Wyscout v3 events sometimes have 10 player formations for (opponent) team #315

Open DriesDeprest opened 1 month ago

DriesDeprest commented 1 month ago

I noticed that the team / opponent team object in the events of Wyscout v3 event data, doesn't always have a formation where the total amount of players summed up equals to 11. For example, I've seen occurrences of events with a "4-4-1" (opponent) team formation. Currently, our serializer crashes when this is the case, as it does not recognize this formation.

When analysing the event data of a match where we have the 'troublesome' formations, I saw that this was the result of a team getting a red card booking and in the events that followed the formation of that team was described by a 10 player formation. The team originally had a "4-4-1-1" formation, but after the red card this shifted to "4-4-1".

How do we want to handle this?

Option A:

Option B:

I think my preference would go to option B, to have standard behaviour across different providers.

dvilches commented 1 month ago

In my personal opinion, it is always better for the data to reflect reality as accurately as possible.

In our case, it is important to know our own and our opponent's formation, as we analyze "behavior" with different schemes and clearly when there is one or more players less on the field, that changes.

Likewise, it would have to be seen what most users use Kloppy for, since these "own" issues can be solved, as until now, by performing our own processing on eventing data, in this case.

DriesDeprest commented 1 month ago

@koenvo @JanVanHaaren @probberechts thoughts? I'd like to start implementing this

DriesDeprest commented 1 month ago

@dvilches thanks for sharing your take on option A vs B. I understand your need of having an accurate description of a team's behaviour to perform qualitative performance analysis.

Since I'm using kloppy for reading in data from different providers, the aspect that we have a standardized output for different input vendors is more importantly for my use case than the level of detail that we get extra. Therefore, my preference for option B.

In the future, however, I think we should elaborate the possible Enum values of FormationType to also include formations for when there are 10/9/8 players on the pitch and use these for all providers if there are < 11 players on the pitch of a given team.

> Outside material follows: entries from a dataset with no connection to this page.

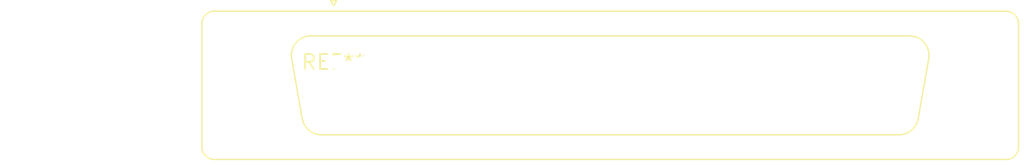
<source format=kicad_pcb>
(kicad_pcb (version 20240108) (generator pcbnew)

  (general
    (thickness 1.6)
  )

  (paper "A4")
  (layers
    (0 "F.Cu" signal)
    (31 "B.Cu" signal)
    (32 "B.Adhes" user "B.Adhesive")
    (33 "F.Adhes" user "F.Adhesive")
    (34 "B.Paste" user)
    (35 "F.Paste" user)
    (36 "B.SilkS" user "B.Silkscreen")
    (37 "F.SilkS" user "F.Silkscreen")
    (38 "B.Mask" user)
    (39 "F.Mask" user)
    (40 "Dwgs.User" user "User.Drawings")
    (41 "Cmts.User" user "User.Comments")
    (42 "Eco1.User" user "User.Eco1")
    (43 "Eco2.User" user "User.Eco2")
    (44 "Edge.Cuts" user)
    (45 "Margin" user)
    (46 "B.CrtYd" user "B.Courtyard")
    (47 "F.CrtYd" user "F.Courtyard")
    (48 "B.Fab" user)
    (49 "F.Fab" user)
    (50 "User.1" user)
    (51 "User.2" user)
    (52 "User.3" user)
    (53 "User.4" user)
    (54 "User.5" user)
    (55 "User.6" user)
    (56 "User.7" user)
    (57 "User.8" user)
    (58 "User.9" user)
  )

  (setup
    (pad_to_mask_clearance 0)
    (pcbplotparams
      (layerselection 0x00010fc_ffffffff)
      (plot_on_all_layers_selection 0x0000000_00000000)
      (disableapertmacros false)
      (usegerberextensions false)
      (usegerberattributes false)
      (usegerberadvancedattributes false)
      (creategerberjobfile false)
      (dashed_line_dash_ratio 12.000000)
      (dashed_line_gap_ratio 3.000000)
      (svgprecision 4)
      (plotframeref false)
      (viasonmask false)
      (mode 1)
      (useauxorigin false)
      (hpglpennumber 1)
      (hpglpenspeed 20)
      (hpglpendiameter 15.000000)
      (dxfpolygonmode false)
      (dxfimperialunits false)
      (dxfusepcbnewfont false)
      (psnegative false)
      (psa4output false)
      (plotreference false)
      (plotvalue false)
      (plotinvisibletext false)
      (sketchpadsonfab false)
      (subtractmaskfromsilk false)
      (outputformat 1)
      (mirror false)
      (drillshape 1)
      (scaleselection 1)
      (outputdirectory "")
    )
  )

  (net 0 "")

  (footprint "DSUB-62-HD_Male_Vertical_P2.41x1.98mm_MountingHoles" (layer "F.Cu") (at 0 0))

)

</source>
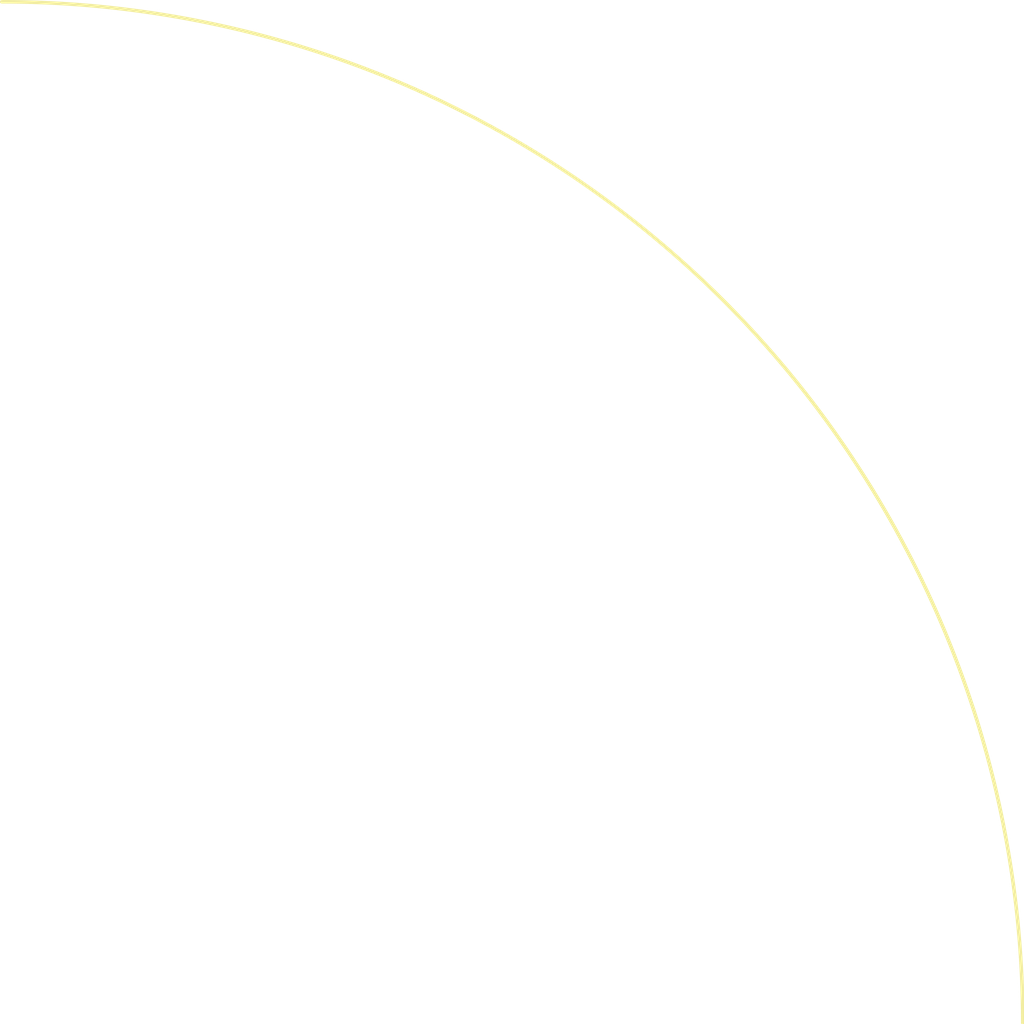
<source format=kicad_pcb>
(kicad_pcb (version 20210722) (generator pcbnew)

  (general
    (thickness 1.6)
  )

  (paper "A4")
  (layers
    (0 "F.Cu" signal)
    (31 "B.Cu" signal)
    (32 "B.Adhes" user "B.Adhesive")
    (33 "F.Adhes" user "F.Adhesive")
    (34 "B.Paste" user)
    (35 "F.Paste" user)
    (36 "B.SilkS" user "B.Silkscreen")
    (37 "F.SilkS" user "F.Silkscreen")
    (38 "B.Mask" user)
    (39 "F.Mask" user)
    (40 "Dwgs.User" user "User.Drawings")
    (41 "Cmts.User" user "User.Comments")
    (42 "Eco1.User" user "User.Eco1")
    (43 "Eco2.User" user "User.Eco2")
    (44 "Edge.Cuts" user)
    (45 "Margin" user)
    (46 "B.CrtYd" user "B.Courtyard")
    (47 "F.CrtYd" user "F.Courtyard")
    (48 "B.Fab" user)
    (49 "F.Fab" user)
    (50 "User.1" user)
    (51 "User.2" user)
    (52 "User.3" user)
    (53 "User.4" user)
    (54 "User.5" user)
    (55 "User.6" user)
    (56 "User.7" user)
    (57 "User.8" user)
    (58 "User.9" user)
  )

  (setup
    (pad_to_mask_clearance 0)
    (pcbplotparams
      (layerselection 0x00010fc_ffffffff)
      (disableapertmacros false)
      (usegerberextensions false)
      (usegerberattributes true)
      (usegerberadvancedattributes true)
      (creategerberjobfile true)
      (svguseinch false)
      (svgprecision 6)
      (excludeedgelayer true)
      (plotframeref false)
      (viasonmask false)
      (mode 1)
      (useauxorigin false)
      (hpglpennumber 1)
      (hpglpenspeed 20)
      (hpglpendiameter 15.000000)
      (dxfpolygonmode true)
      (dxfimperialunits true)
      (dxfusepcbnewfont true)
      (psnegative false)
      (psa4output false)
      (plotreference true)
      (plotvalue true)
      (plotinvisibletext false)
      (sketchpadsonfab false)
      (subtractmaskfromsilk false)
      (outputformat 1)
      (mirror false)
      (drillshape 1)
      (scaleselection 1)
      (outputdirectory "")
    )
  )

  (net 0 "")

  (gr_arc (start 115.57 132.08) (end 149.86 132.08) (angle -90) (layer "F.SilkS") (width 0.12) (tstamp d727aa9b-fc0e-465a-b490-7738df41c2d4))

)

</source>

For Wyscout, we can get the X player formation directly from the team or opponentTeam properties. For other providers, where the formation data is not included in each event, we would need to do it in an alternative way. We would need to recognize when a team starts playing with < 11 players (due to a red card or sub off without a sub on) and based on the position (defender / midfielder / attacker) of the player that gets sent off, adapt the formation accordingly. For example, if team A was playing in a 4-5-1 and their CM gets sent off, we would assume they now play in a 4-4-1 until they change formation again.

dvilches commented 1 month ago

Hi @DriesDeprest, I agree with your perspective. That's why we're clarifying that we can resolve this issue "outside" of Kloppy, and that a quick solution for most users is more important than the "best solution" for us. Thank you for your continued contributions to the project.

JanVanHaaren commented 1 month ago

I don't have a strong opinion but I'm leaning towards option B.

In an ideal world, kloppy would be able to represent the actual formations for both teams at each point in a match, but the information that the data providers are offering might be too limited in some cases.